- Sujanpur City Location in Punjab, India Sujanpur Sujanpur (India)
- Coordinates: 32°18′46″N 75°36′04″E﻿ / ﻿32.312743°N 75.601172°E
- India Country: India
- State: Punjab
- District: Pathankot

Government
- • Type: Municipality (City Administration)
- • Body: Municipal Council Sujanpur
- • Rank: 2nd in district

Population (2015)
- • Total: approximate 50,000
- Demonym: sujanpuria

Languages
- Time zone: UTC+5:30 (IST)
- Area code: 0186
- Vehicle registration: PB-35
- Website: Municipal Council of Sujanpur website

= Sujanpur =

City in Punjab, India

Sujanpur is a city and municipal council in the Pathankot district of the Indian state of Punjab. It is 06 km from Pathankot towards Jammu on Jalandhar-Jammu-Amritsar National Highway (NH-1A). It is situated near the banks of Ravi River and surrounded by two canals: UBDC and Bias Link. Sujanpur Municipal Council area is divided into 15 wards.

Sujanpur is the second most populous and largest urban area (शहरी क्षेत्र) in the district after Pathankot. Sujanpur features a large garment market as well as numerous international schools.

==Demographics==
According to the 2015 Indian census, Sujanpur has a population of approximately 50,000 people. Men constitute 52% of the population and women 48%. Sujanpur has an average literacy rate of 71%, higher than the national average of 59.5%: male literacy is 75%, and female literacy is 66%. 12% of the population is under 6 years of age.

==Politics==
The city is part of the Sujanpur, Punjab Assembly constituency.

==Transport==
Sujanpur is well connected to the rest of the country by rail and road. It has direct train links with other Indian cities.
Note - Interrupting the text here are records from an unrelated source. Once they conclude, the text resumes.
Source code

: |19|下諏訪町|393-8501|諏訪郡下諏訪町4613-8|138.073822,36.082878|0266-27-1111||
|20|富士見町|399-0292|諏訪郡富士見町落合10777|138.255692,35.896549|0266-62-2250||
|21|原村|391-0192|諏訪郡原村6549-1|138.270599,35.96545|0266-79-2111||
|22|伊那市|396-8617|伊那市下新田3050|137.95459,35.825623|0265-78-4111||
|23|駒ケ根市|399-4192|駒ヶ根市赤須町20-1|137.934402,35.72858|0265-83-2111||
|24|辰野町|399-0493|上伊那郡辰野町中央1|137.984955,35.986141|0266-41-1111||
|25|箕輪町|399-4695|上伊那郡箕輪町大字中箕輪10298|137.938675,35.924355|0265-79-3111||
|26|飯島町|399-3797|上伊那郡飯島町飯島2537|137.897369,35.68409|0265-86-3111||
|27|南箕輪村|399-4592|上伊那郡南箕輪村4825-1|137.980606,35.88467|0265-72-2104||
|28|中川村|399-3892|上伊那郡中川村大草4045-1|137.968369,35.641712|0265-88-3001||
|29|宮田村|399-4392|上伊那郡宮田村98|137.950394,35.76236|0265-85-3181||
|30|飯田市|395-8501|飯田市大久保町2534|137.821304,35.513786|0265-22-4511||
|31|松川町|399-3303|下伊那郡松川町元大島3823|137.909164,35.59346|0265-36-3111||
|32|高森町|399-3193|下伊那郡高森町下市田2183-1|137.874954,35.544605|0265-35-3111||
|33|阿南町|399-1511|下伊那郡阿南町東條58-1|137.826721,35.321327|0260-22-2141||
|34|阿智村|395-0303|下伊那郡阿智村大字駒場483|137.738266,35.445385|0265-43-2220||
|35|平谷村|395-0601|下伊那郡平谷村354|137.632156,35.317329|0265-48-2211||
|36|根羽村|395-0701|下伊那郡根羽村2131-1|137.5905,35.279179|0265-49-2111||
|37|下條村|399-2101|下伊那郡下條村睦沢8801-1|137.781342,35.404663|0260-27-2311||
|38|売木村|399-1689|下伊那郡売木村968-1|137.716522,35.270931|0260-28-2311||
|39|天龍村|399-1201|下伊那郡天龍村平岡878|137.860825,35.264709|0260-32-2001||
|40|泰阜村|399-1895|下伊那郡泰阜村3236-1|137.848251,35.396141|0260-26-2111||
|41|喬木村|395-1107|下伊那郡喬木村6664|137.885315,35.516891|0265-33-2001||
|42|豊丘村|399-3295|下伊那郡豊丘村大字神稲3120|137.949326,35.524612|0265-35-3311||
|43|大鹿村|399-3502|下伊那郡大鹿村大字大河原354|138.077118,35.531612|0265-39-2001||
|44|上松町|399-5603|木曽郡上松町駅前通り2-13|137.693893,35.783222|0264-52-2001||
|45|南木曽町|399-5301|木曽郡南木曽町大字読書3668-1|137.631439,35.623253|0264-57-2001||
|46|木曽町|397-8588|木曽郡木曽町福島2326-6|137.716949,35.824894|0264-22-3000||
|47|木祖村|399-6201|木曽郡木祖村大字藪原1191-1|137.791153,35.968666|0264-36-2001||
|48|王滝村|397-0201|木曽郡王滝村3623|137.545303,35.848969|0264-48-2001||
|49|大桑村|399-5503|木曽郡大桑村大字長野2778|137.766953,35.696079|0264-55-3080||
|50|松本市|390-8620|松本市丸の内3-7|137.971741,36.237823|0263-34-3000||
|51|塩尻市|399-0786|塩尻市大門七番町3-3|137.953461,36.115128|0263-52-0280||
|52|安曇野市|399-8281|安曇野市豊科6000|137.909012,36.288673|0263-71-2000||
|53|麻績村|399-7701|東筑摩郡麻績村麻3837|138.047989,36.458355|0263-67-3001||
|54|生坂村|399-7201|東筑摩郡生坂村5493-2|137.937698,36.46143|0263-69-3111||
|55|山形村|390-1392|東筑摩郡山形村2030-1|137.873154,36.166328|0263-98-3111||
All trains going to Jammu-Pathankot pass through Sujanpur Railway Station. Sujanpur is also connected by a fast network of private and public-sector bus services to other cities in Punjab, Himachal Pradesh, Delhi, Haryana, and Jammu & Kashmir. Important destinations include Delhi, Manali Chandigarh, Jammu, Dharamshala, Dalhousie, and Amritsar.